While this isn’t the rosiest picture, if you’re a moneyed investor looking to place a bet on the future of telehealth as a category, you’re going to focus much less on the utilization rate than you are on the overall membership number. It’s really not that different than regular tech startups that focus on attaining a widespread user base first, and then figure out how to monetize those users later. You can’t monetize users you don’t have.
Teladoc’s big push now is on boosting that utilization rate, and they seem to be doing a good job of it. On their Q1 2018 earnings call they reported a utilization rate of around 10%, representing a huge increase over the past two years.
In addition to growth via increased utilization of primary care services, Teladoc and other telehealth platforms can also bolster revenues by adding new services. The heavy lifting, and the major spending, is in creating technology and acquiring populations. Once you have the populations — the demand — and the means to reach them, adding more ways to serve that population can be a cost-sparing way to boost revenue.
The Wider View of Telehealth
It’s important to note that the virtual visit telehealth model is just a subset of the overall segment. The basic notion of telehealth is that providers and patients can be in contact outside of the formal bounds of a visit.
There are a number of HIPAA compliant chat solutions, free of any telehealth suite, that patients can use to chat with their doctors. The reason this isn’t a more regular mode of care sadly comes back to reimbursement. Doctors don’t get reimbursed for conversing with patients via text messages. As we see more and more primary care providers embracing value based care, where they are compensated on overall patient health rather than fee for service, this paradigm is sure to shift.

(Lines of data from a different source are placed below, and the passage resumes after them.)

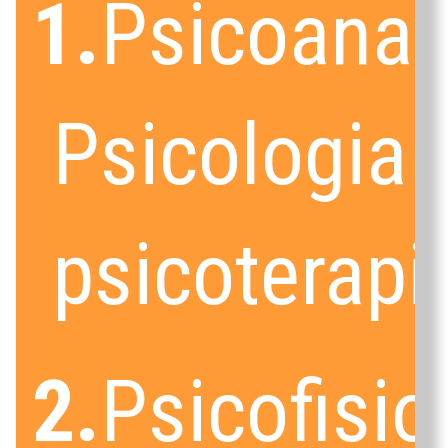
1.
Psicoanali
Psicologia C
psicoterapi
2.
Psicofisio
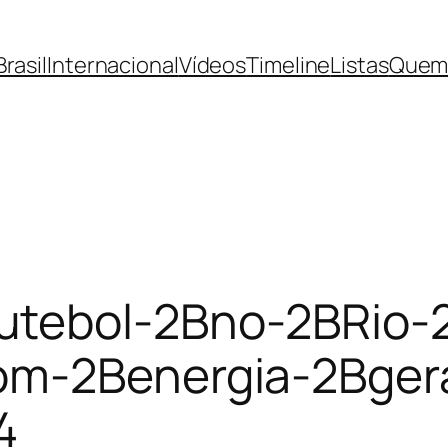
Brasil
Internacional
Vídeos
Timeline
Listas
Quem
tebol-2Bno-2BRio-
om-2Benergia-2Bger
4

It can be argued that the greatest benefits of telehealth accrue to the payers. Having more convenient primary care access leads to increased utilization of low level services, which can help reduce unnecessary and costly visits to specialists and hospital based care. Oscar Health, the young & hip health insurance startup, incorporates some telehealth services into their basic insurance offering with this goal in mind.

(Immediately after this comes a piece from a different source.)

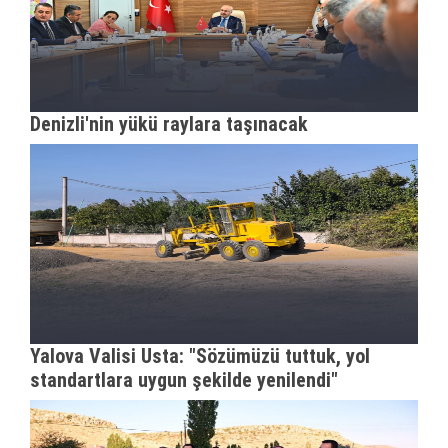
Denizli'nin yükü raylara taşınacak
Yalova Valisi Usta: "Sözümüzü tuttuk, yol
standartlara uygun şekilde yenilendi"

As much of the overall ROI for telehealth includes the avoidance of high-cost services, it’s much more challenging to attain a reliable ROI measure. If the industry does continue down the path towards value based care, this metric may become more readily available.
It’s also not hard to see, not far down the road, some of these telehealth companies getting scooped up and vertically integrated into larger health conglomerates. CVS/Aetna, and Walmart/Humana (if it happens) would be natural fits to further embrace this demand driven mode of care.
A Note: Evaluating Innovation
Evaluating the long term prospects of any innovative approach or technology is a hard thing to do. In healthcare, where everyone agrees the system is broken from top to bottom, this evaluation becomes fraught with the hope that this innovation will be the one to right the ship.
When you place such a burden on any singular innovation, it will 99.9% of the time be found lacking.
Disruptive innovation is a long and drawn out process. It, by definition, incubates on the fringe, catering to the needs of the few, in order to learn how to cater the needs of the many. Even once the disruptor has sprung into action and brought value to the mainstream customer, no service and no innovation will solve every customer’s needs.
As we evaluate telehealth, and really any innovation in the healthcare world, it’s important to remember that no single company will “fix” healthcare. No single change or innovation will alone right the ship. There is no “one size fits all” solution to our healthcare problems, or even to the wide world of primary care.
Perhaps the question should be, instead, will this innovation help us move in the right direction? In regards to telehealth, I’d argue it’s almost certainly yes.